*** INFORMATION PROVIDED Section Begins ***
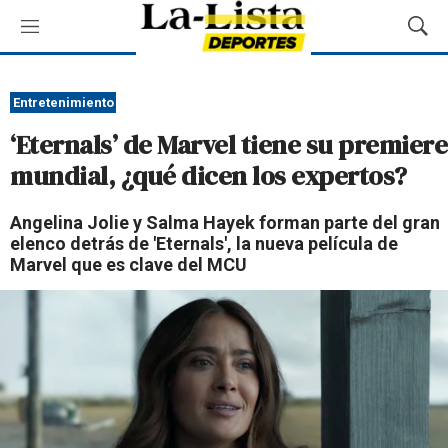
M
M
e
o
n
s
ú
t
Entretenimiento
r
‘Eternals’ de Marvel tiene su premiere
a
r
mundial, ¿qué dicen los expertos?
B
ú
Angelina Jolie y Salma Hayek forman parte del gran
s
elenco detrás de 'Eternals', la nueva película de
q
Marvel que es clave del MCU
u
e
d
a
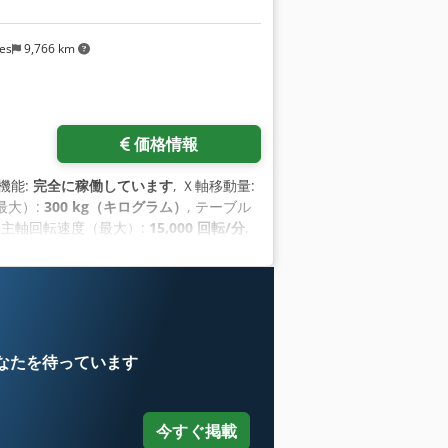
ges
9,766 km
価格情報
 機能:
完全に稼働しています
, Ｘ軸移動量:
最大）:
300 kg（キログラム）
, テーブル
, 主軸回転速度（最大）:
15,000 回転/分
,
ツールマガジンのスロット数:
40
, 入力電圧:
送装置
,
なたを待っています
今すぐ掲載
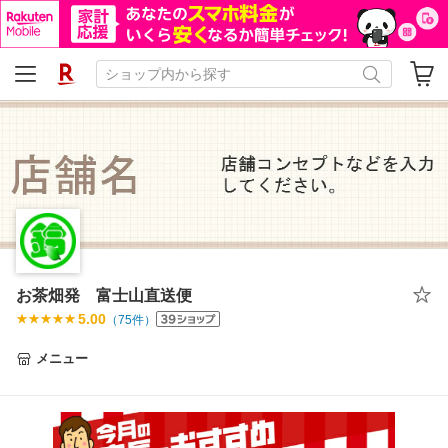
お茶畑発 富士山直送便
5.00
（
75
件）
メニュー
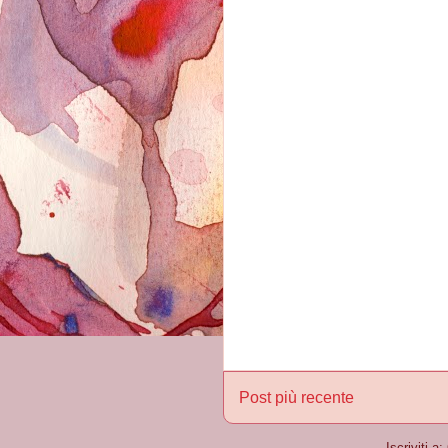
Post più recente
Iscriviti a:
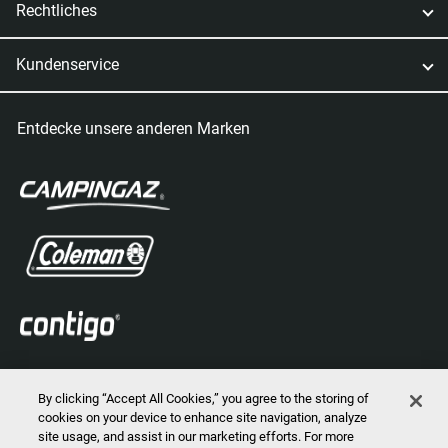
Rechtliches
Kundenservice
Entdecke unsere anderen Marken
By clicking “Accept All Cookies,” you agree to the storing of
cookies on your device to enhance site navigation, analyze
site usage, and assist in our marketing efforts. For more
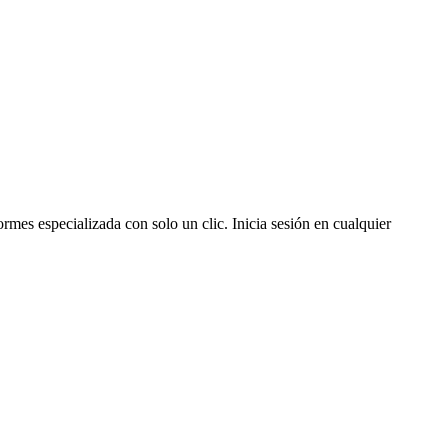
rmes especializada con solo un clic. Inicia sesión en cualquier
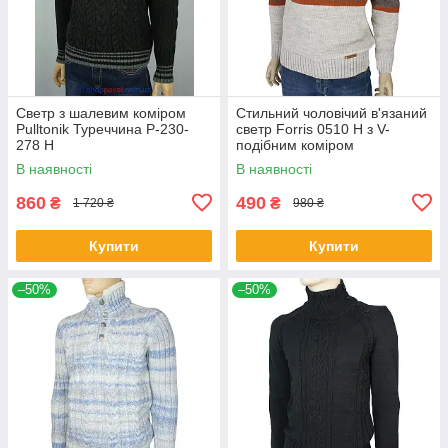
Светр з шалевим коміром
Стильний чоловічий в'язаний
Pulltonik Туреччина P-230-
светр Forris 0510 Н з V-
278 H
подібним коміром
В наявності
В наявності
860
490
₴
₴
1 720 ₴
980 ₴
Купити
Купити
–50%
–50%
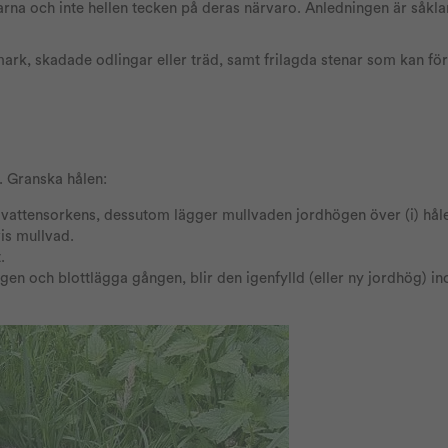
na och inte hellen tecken på deras närvaro. Anledningen är såklar
ark, skadade odlingar eller träd, samt frilagda stenar som kan fö
k. Granska hålen:
vattensorkens, dessutom lägger mullvaden jordhögen över (i) håle
vis mullvad.
.
en och blottlägga gången, blir den igenfylld (eller ny jordhög) i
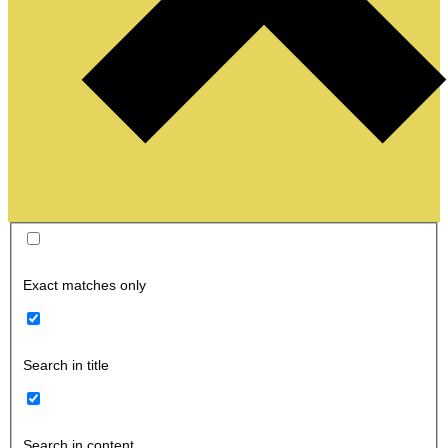
Exact matches only
Search in title
Search in content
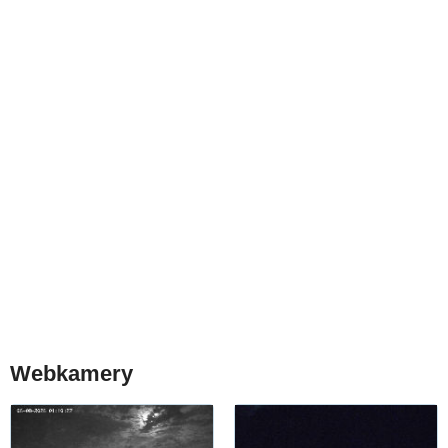
Webkamery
*** INFORMATION PROVIDED Section Ends ***
TASK OBJECTIVE: Give back every record precisely as it stands, without the images.

SOLUTION:
M
M
e
o
n
s
ú
t
Entretenimiento
r
‘Eternals’ de Marvel tiene su premiere
a
r
mundial, ¿qué dicen los expertos?
B
ú
Angelina Jolie y Salma Hayek forman parte del gran
s
elenco detrás de 'Eternals', la nueva película de
q
Marvel que es clave del MCU
u
e
d
a
ges
9,766 km
価格情報
 機能:
完全に稼働しています
, Ｘ軸移動量:
最大）:
300 kg（キログラム）
, テーブル
, 主軸回転速度（最大）:
15,000 回転/分
,
ツールマガジンのスロット数:
40
, 入力電圧:
送装置
,
なたを待っています
今すぐ掲載
お茶畑発 富士山直送便
5.00
（
75
件）
メニュー
Post più recente
Iscriviti a:
Rechtliches
Kundenservice
Entdecke unsere anderen Marken
By clicking “Accept All Cookies,” you agree to the storing of
cookies on your device to enhance site navigation, analyze
site usage, and assist in our marketing efforts. For more
rmes especializada con solo un clic. Inicia sesión en cualquier
Светр з шалевим коміром
Стильний чоловічий в'язаний
Pulltonik Туреччина P-230-
светр Forris 0510 Н з V-
278 H
подібним коміром
В наявності
В наявності
860
490
₴
₴
1 720 ₴
980 ₴
Купити
Купити
–50%
–50%
na och inte hellen tecken på deras närvaro. Anledningen är såklar
ark, skadade odlingar eller träd, samt frilagda stenar som kan fö
k. Granska hålen:
vattensorkens, dessutom lägger mullvaden jordhögen över (i) håle
vis mullvad.
.
en och blottlägga gången, blir den igenfylld (eller ny jordhög) i
Exact matches only
Search in title
Search in content
Webkamery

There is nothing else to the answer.